Another amendment hints at a possible religious exemption to an abortion ban, WNDU reports. It states that if one’s religious beliefs hold that human life begins at a particular stage of fetal development, any statute that prohibits abortion before that stage burdens that person’s exercise of free religion.
SB 1 DETAILS
During a press conference on July 20, Senate Republicans introduced the details of Senate Bill 1. Senate President Pro Tem Rodric Bray (R-Martinsville) says proposed bill S.B. 1 seeks to ban abortions except when the life of the mother is at risk, rape, and incest.
“Being pro-life is not about criminalizing women, it’s about preserving the dignity of life and helping mothers bring happy, healthy babies into the world,” State Sen. Sue Glick (R-LaGrange) said.
However, the current language of S.B. 1 allows for criminal prosecution if a woman lies to obtain an abortion. The bill currently requires that pregnant individuals seeking an abortion for rape or incest must submit an affidavit “signed by the woman under penalties of perjury, attesting to the rape or incest.”
Sen. Glick said the bill does not include new penalties for doctors--the existing penalty that allows for a doctor’s license to be revoked if they perform an illegal abortion will remain in place.
She also says the bill does not impact access to IVF, or ending an ectopic pregnancy or a pregnancy where there is a fatal fetal anomaly. Sen. Glick also noted that this does not affect access to the morning after pill, known as Plan B, or any other method of birth control.
The bill was formally introduced at 11 a.m. on Monday, July 25, at the previously planned special session at the Indiana Statehouse. The Senate Committee on Rules and Legislative Procedures heard the first round of public testimony from 1 to 5 p.m. on Monday, with the second round of testimony held on Tuesday, July 26.
Vice President Kamala Harris landed in Indianapolis Monday, July 25, to meet with state legislators and leaders to discuss the proposed abortion bill. She led a reproductive rights roundtable at 11:30 a.m.
“An individual should be able to choose based on their personal beliefs and the dictates of their faith. But the government should not be telling an individual what to do, especially as it relates to one of the most intimate and personal decisions a woman could make,” Harris said during the roundtable.
OPPOSITION FROM BOTH SIDES
The ACLU of Indiana, Planned Parenthood Alliance Advocates, Women4Change Indiana, and local group Women United For Progress Allen County (WUFPAC) held a rally opposing S.B. 1 at the statehouse on the first day of the special session. Thousands of protesters gathered for that rally to testify during public comment.
“It terrifies me. There are tons of people that need access to abortion care. As they restrict abortion, they’re restricting sex ed, they’re restricting access to reproductive health. And again they’re restricting access to that can be used for ectopic pregnancies. That is also absolutely essential for millions of Americans and women for health care issues,” Suzanne Barber, a protester from Lafayette, said.

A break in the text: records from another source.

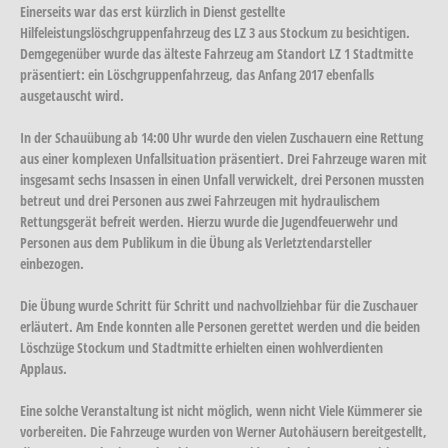
Einerseits war das erst kürzlich in Dienst gestellte
Hilfeleistungslöschgruppenfahrzeug des LZ 3 aus Stockum zu besichtigen.
Demgegenüber wurde das älteste Fahrzeug am Standort LZ 1 Stadtmitte
präsentiert: ein Löschgruppenfahrzeug, das Anfang 2017 ebenfalls
ausgetauscht wird.
In der Schauübung ab 14:00 Uhr wurde den vielen Zuschauern eine Rettung
aus einer komplexen Unfallsituation präsentiert. Drei Fahrzeuge waren mit
insgesamt sechs Insassen in einen Unfall verwickelt, drei Personen mussten
betreut und drei Personen aus zwei Fahrzeugen mit hydraulischem
Rettungsgerät befreit werden. Hierzu wurde die Jugendfeuerwehr und
Personen aus dem Publikum in die Übung als Verletztendarsteller
einbezogen.
Die Übung wurde Schritt für Schritt und nachvollziehbar für die Zuschauer
erläutert. Am Ende konnten alle Personen gerettet werden und die beiden
Löschzüge Stockum und Stadtmitte erhielten einen wohlverdienten
Applaus.
Eine solche Veranstaltung ist nicht möglich, wenn nicht Viele Kümmerer sie
vorbereiten. Die Fahrzeuge wurden von Werner Autohäusern bereitgestellt,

Groups like Indiana Right to Life argued that the proposed bill does not go far enough in restricting abortions. The group planned a rally against the legislation on Tuesday, and hundreds of anti-abortion advocates gathered in the atrium of the statehouse to voice their concerns. The group is urging legislators to add more restrictions to the proposed abortion ban, which they say lacks provisions for enforcement mechanisms.
The special session must end no later than Aug. 14, 2022, per Indiana code. The Senate is expected to take a final vote on the bill(s) during Friday’s session.